The survey interviewed 1,800 respondents across six Indonesian cities, so it's far from comprehensive. Still, the results are not favorable for Go-Jek, which should be more than able to hold its own against Grab on its home turf.
At stake is an enormous potential market: Indonesia has a population of 250 million people, the largest in Southeast Asia and third in Asia overall after China and India. The Asian Banker has found that Indonesia's digital payments reached $3.32 billion transaction value by the end of 2018, up 380% year-on-year and more than double what analysts had forecast.
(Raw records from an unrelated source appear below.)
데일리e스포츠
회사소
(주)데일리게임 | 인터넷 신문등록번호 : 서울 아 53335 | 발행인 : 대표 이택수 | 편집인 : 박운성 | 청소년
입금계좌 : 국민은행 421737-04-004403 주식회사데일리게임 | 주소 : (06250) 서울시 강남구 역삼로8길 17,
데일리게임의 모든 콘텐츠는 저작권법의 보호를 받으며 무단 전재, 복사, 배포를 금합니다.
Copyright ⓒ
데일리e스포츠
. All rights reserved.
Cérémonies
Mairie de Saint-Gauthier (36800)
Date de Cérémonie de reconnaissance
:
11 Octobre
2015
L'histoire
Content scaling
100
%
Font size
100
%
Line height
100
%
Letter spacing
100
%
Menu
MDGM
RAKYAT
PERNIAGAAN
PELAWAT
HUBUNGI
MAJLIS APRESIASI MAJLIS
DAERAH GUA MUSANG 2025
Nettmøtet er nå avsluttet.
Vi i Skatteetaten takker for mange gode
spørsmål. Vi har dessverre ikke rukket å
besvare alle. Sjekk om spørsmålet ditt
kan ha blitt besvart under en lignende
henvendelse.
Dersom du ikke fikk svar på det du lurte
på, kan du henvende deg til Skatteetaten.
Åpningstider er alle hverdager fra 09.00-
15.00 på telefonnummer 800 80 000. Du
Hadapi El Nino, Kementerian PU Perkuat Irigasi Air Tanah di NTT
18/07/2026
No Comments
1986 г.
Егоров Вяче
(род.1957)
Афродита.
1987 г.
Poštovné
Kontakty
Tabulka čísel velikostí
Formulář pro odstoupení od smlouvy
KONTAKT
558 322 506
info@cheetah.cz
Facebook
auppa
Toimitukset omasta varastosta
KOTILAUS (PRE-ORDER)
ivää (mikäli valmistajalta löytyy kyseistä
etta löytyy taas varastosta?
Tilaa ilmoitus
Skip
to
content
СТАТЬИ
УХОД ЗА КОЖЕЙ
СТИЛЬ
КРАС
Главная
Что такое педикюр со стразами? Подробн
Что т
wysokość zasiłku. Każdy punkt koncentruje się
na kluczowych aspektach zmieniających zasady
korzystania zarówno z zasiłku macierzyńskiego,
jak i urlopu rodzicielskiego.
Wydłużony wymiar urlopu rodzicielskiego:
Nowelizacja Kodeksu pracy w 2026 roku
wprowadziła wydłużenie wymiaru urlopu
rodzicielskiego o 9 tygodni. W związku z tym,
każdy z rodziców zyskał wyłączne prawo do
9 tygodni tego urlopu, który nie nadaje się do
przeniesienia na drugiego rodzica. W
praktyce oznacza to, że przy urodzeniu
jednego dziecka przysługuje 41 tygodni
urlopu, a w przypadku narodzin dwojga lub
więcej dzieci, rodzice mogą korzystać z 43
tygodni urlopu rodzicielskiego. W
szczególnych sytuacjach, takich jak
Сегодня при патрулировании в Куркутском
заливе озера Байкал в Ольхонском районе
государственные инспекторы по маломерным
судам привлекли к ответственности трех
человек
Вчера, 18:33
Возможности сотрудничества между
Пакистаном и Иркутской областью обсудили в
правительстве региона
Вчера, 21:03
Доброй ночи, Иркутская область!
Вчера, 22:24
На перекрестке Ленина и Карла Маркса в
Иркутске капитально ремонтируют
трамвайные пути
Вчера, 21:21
Transaction value could nearly quintuple to $15 billion by 2020.
Analysts say that Indonesian consumers prefer Ovo because it is widely used by retailers, transportation companies, e-commerce platforms and bill payment services, which are among the top applications for digital payments in Indonesia.
Ovo is particularly strong in both offline retail and e-commerce. 63% of the survey's respondents prefer Ovo for retail transactions in physical stores, compared to Go-Pay's 28% and Dana at 7%. For online shopping, Ovo does even better, with a 70% market share. Go-Pay is far behind at 18%. Dana had just an 11% market share.
Like Go-Pay (which began as a ride-hailing app), Ovo didn't begin as a digital wallet. It started out as a loyalty app aimed at the shoppers in the Lippo Group's 70 malls across Indonesia, noted Tech In Asia in a May report. Having access to Lippo's shoppers has always been a big advantage for Ovo. The company said Ovo is now available in 90% of Indonesia's shopping malls.
Ovo last year entered partnerships with both Grab and leading Indonesian e-commerce platform Tokopedia, ultimately building out a formidable digital payments ecosystem that encompasses retail, e-commerce, food delivery and ride-hailing. The tie-up with Tokopedia added the e-commerce giant's 80 million active monthly users to Ovo's existing userbase of 60 million as well as 4 million Tokopedia merchants.